Rengarenk meyveyi kaldırdı ve soydu. Tatlı meyve suyu hemen dışarı aktı ve lezzetli bir koku havayı doldurdu. Sihir dolu gibiydi, sürekli gözlerini çekiyordu. Tereddüt etmeden meyveyi ağzına tıktı ve ısırdı. Meyvenin yumuşak eti hemen boğazından aşağı kaydı ve içine girdi. Bir sonraki an, ilahi duygusu bir yere çekiliyordu …
Bu Fang bu tanıdık yere, Kaotik Kanunlar Denizi’ne geri dönmüştü. Burada her biri farklı bir çekicilik yayan çeşitli Kanunlar yüzüyordu. Buraya tekrar geldiğinde, hangi yöne gideceğini biliyor gibiydi. Yavaşça yürüdü ve dolaştı, çeşitli Yasaların kendisine yaydığı dostluğu hissetti. Yine de hiçbiri onu cezbetmemişti, çünkü anlaması gereken şey sıradan Kanunlar değil, Evrenin en yüce Kanunlarıydı!

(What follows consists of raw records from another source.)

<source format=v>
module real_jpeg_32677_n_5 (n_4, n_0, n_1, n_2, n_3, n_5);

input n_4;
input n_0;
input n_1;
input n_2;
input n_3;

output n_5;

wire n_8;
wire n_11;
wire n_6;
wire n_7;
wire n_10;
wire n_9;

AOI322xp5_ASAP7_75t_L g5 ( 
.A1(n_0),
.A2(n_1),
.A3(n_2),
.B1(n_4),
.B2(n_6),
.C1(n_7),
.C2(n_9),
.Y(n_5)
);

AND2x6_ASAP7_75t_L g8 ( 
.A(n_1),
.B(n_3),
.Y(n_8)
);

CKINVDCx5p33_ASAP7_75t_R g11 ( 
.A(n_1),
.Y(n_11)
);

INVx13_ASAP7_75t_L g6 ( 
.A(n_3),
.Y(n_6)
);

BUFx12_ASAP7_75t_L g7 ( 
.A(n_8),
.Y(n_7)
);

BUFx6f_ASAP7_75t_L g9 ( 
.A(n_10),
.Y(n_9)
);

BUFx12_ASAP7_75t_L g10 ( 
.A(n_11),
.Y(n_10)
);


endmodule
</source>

Aniden, ona korkunç bir aura geldi. Ejderha, anka kuşu, kaplan ve kaplumbağa onun yanında ortaya çıktı ve etrafını sardı. Yaydığı aura onları cezbetmişti.
Eski zamanlardan beri, Evrenin en yüce Yasalarını kavramak son derece zor olmuştur. İlahi hanedanın en yetenekli kişisi olan Veliaht Prens bile sadece iki yüce Yasayı kavramıştı. Öyle olsa bile, binlerce yıldır Cennet Tanrısı olma şansı en yüksek olan adam olarak görülüyordu!

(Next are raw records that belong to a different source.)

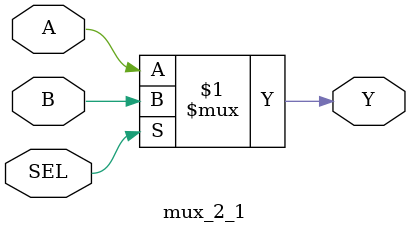
<source format=v>
module mux_2_1(
    input A,
    input B,
    input SEL,
    output Y
);

    assign Y = SEL ? B : A;

endmodule
</source>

Bu yüzden, Bu Fang’ın Evrenin ikinci yüce Yasasını kavraması doğal olarak zordu. Ama bu gerçekten böyle miydi?
Bir ejderha kükremesi eşliğinde, altın ejderha Bu Fang’a geldi ve hızla vücuduna girdi. Sonra bir çatlakla önündeki sahne parçalandı ve ortadan kayboldu.
…
Patlaması!
İlahi Şef Tapınağı’ndan aniden bir ışık huzmesi yükseldi. Sadece kısa bir an için ortaya çıktı ve kısa süre sonra ortadan kayboldu. Ancak, dalgalanması hemen başkentteki sayısız uzmanın dikkatini çekti. Başlarını kaldırdılar ve kaybolan ışına inanamayarak baktılar.
“Evrenin Yüce Yasalarının dalgalanması mı?!”
Birisi Evrenin Yüce Yasasını kavradı mı?”
“Yüce Kanunlar ne zamandan beri lahana kadar yaygın hale geldi? Onları anlamak gerçekten bu kadar kolay mı?”
Bu uzmanların hepsi birbiriyle konuşuyordu. Dalgalanmanın geldiği yerin İlahi Şef Tapınağı olduğunu öğrendiklerinde yüz ifadeleri bir anda çok tuhaflaştı.
“Yine mi İlahi Şef Tapınağı? Son zamanlarda çok aktif gibi görünüyor, değil mi?”
…
Gece geç saatlerdi ve sokaklar durgundu. İlahi Şef Tapınağı’nın dışında, sessiz havada net bir ayak sesi duyuldu. Her adımda yavaş, titiz ve titiz bir figür yaklaşıyordu.
Sonunda, İlahi Şef Tapınağı olan binanın önüne geldi.
Uzun darmadağınık saçları ve beyaz cüppesiyle Veliaht Prens, yavaşça yükselen binaya baktı. Ay ışığı yüzünü yıkarken dudaklarına hafif bir gülümseme geldi ve ona nazik bir bakış attı.
“İlahi Şef Tapınağı… Skoru belirlemenin zamanı geldi.”